Diola, c’est le peuple de riziculteur d’où vient Apéraw, le père de l’auteur. Mais dans les années 50 le niveau de pluie diminue fortement et atteint gravement ces agriculteurs, d’où un départ des jeunes pour la ville.

Une fois à Dakar Apéraw fera de multiples petits boulots avant de s’embarquer sur un bateau direction Marseille puis Paris. 

Une vie nouvelle commence pour lui en banlieue bien sûr, à l’usine évidemment. 

Il fera venir de Casamance sa première épouse, puis une seconde ; neuf enfants naitront de ses unions et rempliront la maison. 

Malgré son ardeur au travail Aperaw subira les aléas de la vie, avec perte d’emploi, huissier, maladie.


Très pudiquement Yancouba Diémé nous livre l’histoire de son père, celle de sa famille et par conséquent celle de toute une génération d’africain venu chercher du travail en France. Tout en nous racontant son histoire personnelle il nous parle aussi de la grande, celle de l’immigration africaine, il nous parle d’exil, de départ, de familles qui restent au village, et puis il y a les retours avec leur lot de joie et de tristesse car il manque toujours quelqu’un.
C’est une histoire de transmission familiale, d’origine et puis d’adaptation. 

La partie sur l’administratif, sur le « numéro 44 » m’a particulièrement touchée ; en effet Aperaw ne connaît pas sa date de naissance et cependant en France il faut cette date, pour tout, tout le temps, il ne comprend pas pourquoi on veut le réduire à un numéro, alors il décide d’être le « numéro 44 ».


"On nous a ramassé pour venir travailler en France."
"Le temps de avant-avant échappe à la datation.
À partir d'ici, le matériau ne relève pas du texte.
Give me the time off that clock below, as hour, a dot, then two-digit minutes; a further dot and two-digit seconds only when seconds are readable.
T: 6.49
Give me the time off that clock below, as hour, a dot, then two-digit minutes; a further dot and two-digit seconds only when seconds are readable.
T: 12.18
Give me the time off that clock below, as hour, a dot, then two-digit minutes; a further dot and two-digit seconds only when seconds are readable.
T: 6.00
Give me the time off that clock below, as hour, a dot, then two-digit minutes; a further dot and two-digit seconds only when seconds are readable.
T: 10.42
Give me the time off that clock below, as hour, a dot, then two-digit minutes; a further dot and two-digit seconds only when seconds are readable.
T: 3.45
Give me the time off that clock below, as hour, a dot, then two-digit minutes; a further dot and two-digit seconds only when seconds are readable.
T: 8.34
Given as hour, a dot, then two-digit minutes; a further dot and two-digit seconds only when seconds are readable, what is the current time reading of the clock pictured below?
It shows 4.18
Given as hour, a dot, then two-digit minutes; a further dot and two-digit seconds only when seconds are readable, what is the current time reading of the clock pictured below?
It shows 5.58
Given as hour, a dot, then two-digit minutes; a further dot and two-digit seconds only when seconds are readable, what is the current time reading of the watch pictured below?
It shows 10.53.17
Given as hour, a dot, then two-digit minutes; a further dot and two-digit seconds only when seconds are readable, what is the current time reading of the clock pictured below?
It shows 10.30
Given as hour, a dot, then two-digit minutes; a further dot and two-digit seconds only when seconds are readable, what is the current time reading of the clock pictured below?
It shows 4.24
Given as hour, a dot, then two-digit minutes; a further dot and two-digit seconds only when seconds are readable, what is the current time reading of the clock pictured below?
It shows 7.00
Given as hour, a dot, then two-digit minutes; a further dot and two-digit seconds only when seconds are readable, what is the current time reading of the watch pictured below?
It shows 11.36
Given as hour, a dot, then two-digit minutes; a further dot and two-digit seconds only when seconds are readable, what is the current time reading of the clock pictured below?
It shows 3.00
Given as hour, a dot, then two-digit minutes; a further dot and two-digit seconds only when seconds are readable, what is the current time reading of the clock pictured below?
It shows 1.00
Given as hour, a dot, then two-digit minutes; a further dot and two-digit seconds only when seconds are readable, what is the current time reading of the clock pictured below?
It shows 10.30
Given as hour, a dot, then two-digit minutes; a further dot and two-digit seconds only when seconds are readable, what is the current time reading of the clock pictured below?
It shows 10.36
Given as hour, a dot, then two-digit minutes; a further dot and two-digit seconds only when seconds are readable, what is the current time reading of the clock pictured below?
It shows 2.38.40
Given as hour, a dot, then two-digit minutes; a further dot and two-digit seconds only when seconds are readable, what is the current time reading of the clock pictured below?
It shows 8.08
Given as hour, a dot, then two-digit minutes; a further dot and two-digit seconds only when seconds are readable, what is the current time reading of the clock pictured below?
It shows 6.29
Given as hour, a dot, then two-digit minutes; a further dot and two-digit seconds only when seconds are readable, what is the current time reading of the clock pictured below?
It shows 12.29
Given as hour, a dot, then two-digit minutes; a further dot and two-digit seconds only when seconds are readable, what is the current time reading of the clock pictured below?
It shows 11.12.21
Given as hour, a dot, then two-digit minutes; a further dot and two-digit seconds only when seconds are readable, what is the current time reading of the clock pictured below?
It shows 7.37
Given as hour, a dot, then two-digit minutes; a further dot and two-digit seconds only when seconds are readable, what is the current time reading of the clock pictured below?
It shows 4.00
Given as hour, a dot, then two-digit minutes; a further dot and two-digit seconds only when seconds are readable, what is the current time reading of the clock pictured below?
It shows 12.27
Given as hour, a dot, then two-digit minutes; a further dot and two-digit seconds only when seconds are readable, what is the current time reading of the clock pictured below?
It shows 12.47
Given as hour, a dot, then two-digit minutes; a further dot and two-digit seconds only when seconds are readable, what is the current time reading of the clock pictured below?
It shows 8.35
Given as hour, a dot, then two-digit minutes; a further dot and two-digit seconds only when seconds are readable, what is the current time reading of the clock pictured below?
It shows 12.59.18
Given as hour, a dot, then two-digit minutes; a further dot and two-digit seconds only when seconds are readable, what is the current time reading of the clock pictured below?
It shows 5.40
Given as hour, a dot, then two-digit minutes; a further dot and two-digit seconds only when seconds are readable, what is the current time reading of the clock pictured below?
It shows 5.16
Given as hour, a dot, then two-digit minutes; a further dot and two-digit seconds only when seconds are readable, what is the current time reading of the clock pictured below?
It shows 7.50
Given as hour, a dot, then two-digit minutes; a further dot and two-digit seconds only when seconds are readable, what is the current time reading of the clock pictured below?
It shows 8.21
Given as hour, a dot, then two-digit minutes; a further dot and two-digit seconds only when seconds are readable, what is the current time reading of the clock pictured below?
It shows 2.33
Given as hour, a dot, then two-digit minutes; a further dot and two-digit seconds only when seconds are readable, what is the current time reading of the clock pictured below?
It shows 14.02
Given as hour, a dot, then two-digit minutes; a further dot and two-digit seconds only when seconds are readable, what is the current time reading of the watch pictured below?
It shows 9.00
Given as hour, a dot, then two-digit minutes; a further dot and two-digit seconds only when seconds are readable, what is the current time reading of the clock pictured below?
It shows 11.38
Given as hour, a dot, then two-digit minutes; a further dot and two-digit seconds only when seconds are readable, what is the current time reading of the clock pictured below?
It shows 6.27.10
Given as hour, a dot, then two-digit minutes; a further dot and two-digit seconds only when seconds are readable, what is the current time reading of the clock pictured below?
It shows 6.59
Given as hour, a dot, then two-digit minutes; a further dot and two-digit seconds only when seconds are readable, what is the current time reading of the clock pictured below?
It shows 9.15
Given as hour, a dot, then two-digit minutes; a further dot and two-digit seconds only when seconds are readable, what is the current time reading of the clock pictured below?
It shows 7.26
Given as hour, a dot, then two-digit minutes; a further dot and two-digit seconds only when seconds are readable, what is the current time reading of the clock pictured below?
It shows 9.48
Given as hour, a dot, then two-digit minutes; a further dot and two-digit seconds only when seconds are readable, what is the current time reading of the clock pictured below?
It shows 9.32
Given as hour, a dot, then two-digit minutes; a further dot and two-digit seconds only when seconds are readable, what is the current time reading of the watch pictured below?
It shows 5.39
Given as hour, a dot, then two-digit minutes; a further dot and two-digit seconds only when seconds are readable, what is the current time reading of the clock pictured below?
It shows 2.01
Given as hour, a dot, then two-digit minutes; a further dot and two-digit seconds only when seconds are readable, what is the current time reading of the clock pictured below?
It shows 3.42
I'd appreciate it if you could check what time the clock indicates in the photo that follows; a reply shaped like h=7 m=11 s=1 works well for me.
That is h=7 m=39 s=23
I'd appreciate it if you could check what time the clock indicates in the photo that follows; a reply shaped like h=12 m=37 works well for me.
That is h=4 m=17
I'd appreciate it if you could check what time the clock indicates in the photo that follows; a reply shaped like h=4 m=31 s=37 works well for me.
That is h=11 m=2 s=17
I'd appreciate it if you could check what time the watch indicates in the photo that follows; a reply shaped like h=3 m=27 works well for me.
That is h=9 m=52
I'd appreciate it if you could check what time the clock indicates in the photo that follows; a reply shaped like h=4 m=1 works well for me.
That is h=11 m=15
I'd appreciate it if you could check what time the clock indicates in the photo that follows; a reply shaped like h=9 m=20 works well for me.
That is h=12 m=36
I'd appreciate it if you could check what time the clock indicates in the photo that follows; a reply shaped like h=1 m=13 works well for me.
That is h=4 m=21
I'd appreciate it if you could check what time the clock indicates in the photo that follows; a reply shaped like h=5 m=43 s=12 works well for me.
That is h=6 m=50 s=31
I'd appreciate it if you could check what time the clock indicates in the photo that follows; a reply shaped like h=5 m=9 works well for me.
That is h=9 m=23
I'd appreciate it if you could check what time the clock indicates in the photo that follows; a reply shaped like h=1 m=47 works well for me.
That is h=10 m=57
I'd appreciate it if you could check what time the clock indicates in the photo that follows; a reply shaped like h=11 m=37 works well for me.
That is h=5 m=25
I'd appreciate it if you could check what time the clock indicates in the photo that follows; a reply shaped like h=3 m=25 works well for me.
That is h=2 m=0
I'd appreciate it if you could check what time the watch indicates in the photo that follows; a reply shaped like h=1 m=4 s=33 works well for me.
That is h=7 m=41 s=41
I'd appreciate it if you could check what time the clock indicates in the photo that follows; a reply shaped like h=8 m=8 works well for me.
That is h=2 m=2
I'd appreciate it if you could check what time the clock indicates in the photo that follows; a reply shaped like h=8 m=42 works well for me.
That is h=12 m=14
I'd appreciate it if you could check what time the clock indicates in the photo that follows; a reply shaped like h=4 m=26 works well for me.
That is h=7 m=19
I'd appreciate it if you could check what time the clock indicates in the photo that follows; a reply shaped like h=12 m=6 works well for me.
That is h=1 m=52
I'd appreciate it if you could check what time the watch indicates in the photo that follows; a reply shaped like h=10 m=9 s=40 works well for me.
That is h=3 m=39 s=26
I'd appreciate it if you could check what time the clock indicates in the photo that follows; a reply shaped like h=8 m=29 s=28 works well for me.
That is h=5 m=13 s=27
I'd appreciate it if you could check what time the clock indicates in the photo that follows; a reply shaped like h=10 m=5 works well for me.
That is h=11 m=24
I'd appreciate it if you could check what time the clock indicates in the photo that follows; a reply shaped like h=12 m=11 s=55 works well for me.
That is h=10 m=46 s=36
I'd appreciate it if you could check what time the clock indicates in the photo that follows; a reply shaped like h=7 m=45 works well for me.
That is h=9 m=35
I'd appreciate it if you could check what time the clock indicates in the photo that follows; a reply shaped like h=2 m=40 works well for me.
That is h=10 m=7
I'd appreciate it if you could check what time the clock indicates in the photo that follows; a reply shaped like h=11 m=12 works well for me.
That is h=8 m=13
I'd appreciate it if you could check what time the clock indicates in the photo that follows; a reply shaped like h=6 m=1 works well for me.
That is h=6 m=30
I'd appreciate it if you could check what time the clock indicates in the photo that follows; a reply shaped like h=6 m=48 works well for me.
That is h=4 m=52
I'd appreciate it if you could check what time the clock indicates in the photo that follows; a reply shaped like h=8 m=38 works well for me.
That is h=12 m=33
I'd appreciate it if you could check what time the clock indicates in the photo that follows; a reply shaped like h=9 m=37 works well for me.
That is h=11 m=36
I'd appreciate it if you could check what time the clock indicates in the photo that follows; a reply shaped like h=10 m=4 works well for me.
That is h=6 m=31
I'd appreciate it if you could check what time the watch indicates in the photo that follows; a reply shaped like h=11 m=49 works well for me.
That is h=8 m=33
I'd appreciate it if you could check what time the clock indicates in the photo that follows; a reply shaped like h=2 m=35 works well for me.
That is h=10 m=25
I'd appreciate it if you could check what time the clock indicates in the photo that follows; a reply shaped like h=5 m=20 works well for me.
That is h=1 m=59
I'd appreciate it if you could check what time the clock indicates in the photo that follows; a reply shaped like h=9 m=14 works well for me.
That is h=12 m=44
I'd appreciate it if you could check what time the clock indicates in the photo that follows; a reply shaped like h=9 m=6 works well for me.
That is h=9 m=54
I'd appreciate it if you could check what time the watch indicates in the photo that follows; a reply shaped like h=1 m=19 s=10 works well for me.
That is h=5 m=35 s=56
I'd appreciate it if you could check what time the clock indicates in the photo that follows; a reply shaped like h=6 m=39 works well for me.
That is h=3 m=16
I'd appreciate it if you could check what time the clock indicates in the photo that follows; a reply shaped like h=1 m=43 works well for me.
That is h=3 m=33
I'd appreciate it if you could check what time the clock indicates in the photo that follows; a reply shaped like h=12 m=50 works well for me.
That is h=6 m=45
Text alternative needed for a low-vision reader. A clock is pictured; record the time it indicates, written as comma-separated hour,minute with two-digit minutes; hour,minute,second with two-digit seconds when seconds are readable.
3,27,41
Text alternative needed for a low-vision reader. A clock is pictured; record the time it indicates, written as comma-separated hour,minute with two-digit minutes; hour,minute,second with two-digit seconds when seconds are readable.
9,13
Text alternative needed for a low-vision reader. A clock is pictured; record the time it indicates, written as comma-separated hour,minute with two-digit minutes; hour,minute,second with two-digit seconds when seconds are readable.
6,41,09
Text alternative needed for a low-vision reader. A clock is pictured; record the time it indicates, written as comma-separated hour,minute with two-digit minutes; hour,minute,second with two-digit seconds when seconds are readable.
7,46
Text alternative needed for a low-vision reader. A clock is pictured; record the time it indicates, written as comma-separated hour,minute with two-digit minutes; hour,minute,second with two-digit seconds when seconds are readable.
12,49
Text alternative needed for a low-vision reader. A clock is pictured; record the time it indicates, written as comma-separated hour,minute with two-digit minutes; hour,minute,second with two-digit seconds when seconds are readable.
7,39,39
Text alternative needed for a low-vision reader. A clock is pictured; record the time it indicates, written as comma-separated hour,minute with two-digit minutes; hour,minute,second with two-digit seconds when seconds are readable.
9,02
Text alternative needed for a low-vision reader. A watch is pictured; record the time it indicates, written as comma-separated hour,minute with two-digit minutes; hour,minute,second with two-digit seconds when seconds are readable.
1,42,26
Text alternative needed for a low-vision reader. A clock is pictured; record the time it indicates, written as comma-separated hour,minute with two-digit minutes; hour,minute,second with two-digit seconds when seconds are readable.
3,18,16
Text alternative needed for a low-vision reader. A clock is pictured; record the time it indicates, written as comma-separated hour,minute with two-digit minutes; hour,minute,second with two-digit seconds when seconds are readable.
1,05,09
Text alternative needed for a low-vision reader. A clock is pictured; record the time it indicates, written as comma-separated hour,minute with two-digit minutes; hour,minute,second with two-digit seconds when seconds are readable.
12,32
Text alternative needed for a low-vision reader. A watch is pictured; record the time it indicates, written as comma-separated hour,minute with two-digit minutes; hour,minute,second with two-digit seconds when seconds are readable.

Il trouve sa raison d'être dans l'oubli."
"Nous venons par devoir, par respect, pour la transmission, nous sommes vos enfants, vos frères." 

Flammarion, 188 pages. Août 2019.

jeudi 5 septembre 2019

❤️ "Rouge Impératrice" de Léonora Miano



Nous sommes en 2124, le Katiopa unifié regroupe 9 régions d'Afrique, à priori donc une très grande partie du continent. C'est un État qui s'est formé en agrégeant les anciennes nations coloniales.
Cet État est fermé au reste du monde avec très peu d'ouverture au niveau des frontières, et aucun échange commercial, il s'autosuffit.
C'est un pays moderne tout en étant respectueux de sa terre, avec une conscience écologique développée.
Le mokenzi (président) du Katiopa se nomme Ilunga, il a été choisi par ses pairs ; il est marié à  Seshamani avec qui il a un fils.
Au début de l'histoire Ilunga rencontre Boya, une jeune femme "rouge" qui tout de suite exerce un pouvoir d'attraction très fort sur lui, sans qu'elle ne le sache.
Boya vit dans le quartier de "Vieux Pays", elle est universitaire, se bat pour la cause des femmes et fait des recherches sur les fulasi, cette petite communauté en marge de la société katiopienne.
A savoir que les fulasi sont des français qui ont émigré en Afrique après que le Pongo (l'Europe) n'ai pas réussi à assimiler la vague migratoire venant d'Afrique.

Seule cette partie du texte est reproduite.